HeartSea15 · October 12, 2020, 2:24pm

In bert, replace the word with a random word instead of random number.

red line should be made:
vocab.to_tokens(random.randint(0, len(vocab) - 1))

HeartSea15 · October 13, 2020, 9:42am

StevenJokess · October 14, 2020, 9:54am

I agree. Contribute if you like.
https://d2l.ai/chapter_appendix-tools-for-deep-learning/contributing.html
@goldpiggy

goldpiggy · October 15, 2020, 4:07am

Hi @HeartSea15, feel free to post a PR as @StevenJokess suggested! Thanks!

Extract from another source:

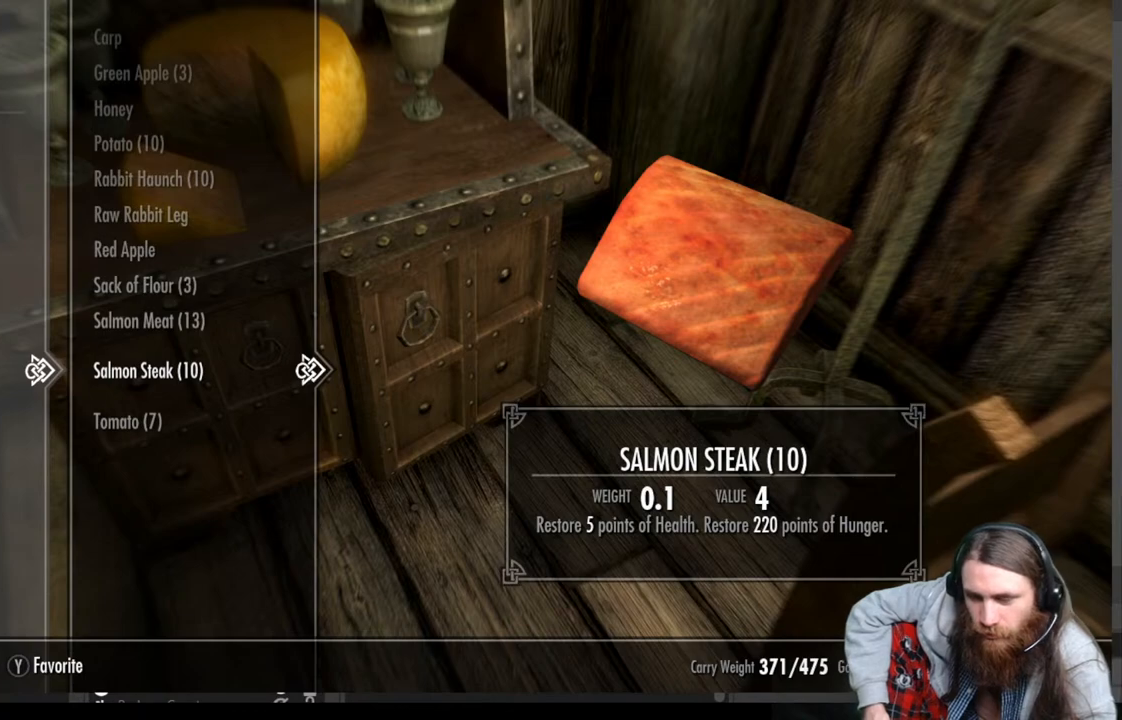
{"buttons": [], "left_stick": "center", "right_stick": "center", "events": []}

HeartSea15 · October 19, 2020, 3:13pm

in masked LM task, should input token whether to consider ## ? in our code, there’s no part of it.

HeartSea15 · October 20, 2020, 5:48am

hi, the value of max_mum_mlm_preds according to paper followed or what?
thanks reply.

StevenJokess · November 29, 2020, 10:12am

In BERT paper, https://arxiv.org/abs/1810.04805 Page7

But the deep reason of 15%?

HeartSea15 · July 5, 2021, 2:53am

Is the two 15% correspondence to the paper ???

AliceNguyen · July 6, 2022, 8:33am

I saw your dataset in the attachment. I also need to build the customized dataset to pretrain for our model. But I don’t understand your way a lot. Could you tell me more detail or provide some sample explanation about your dataset? I’m fresh in this area.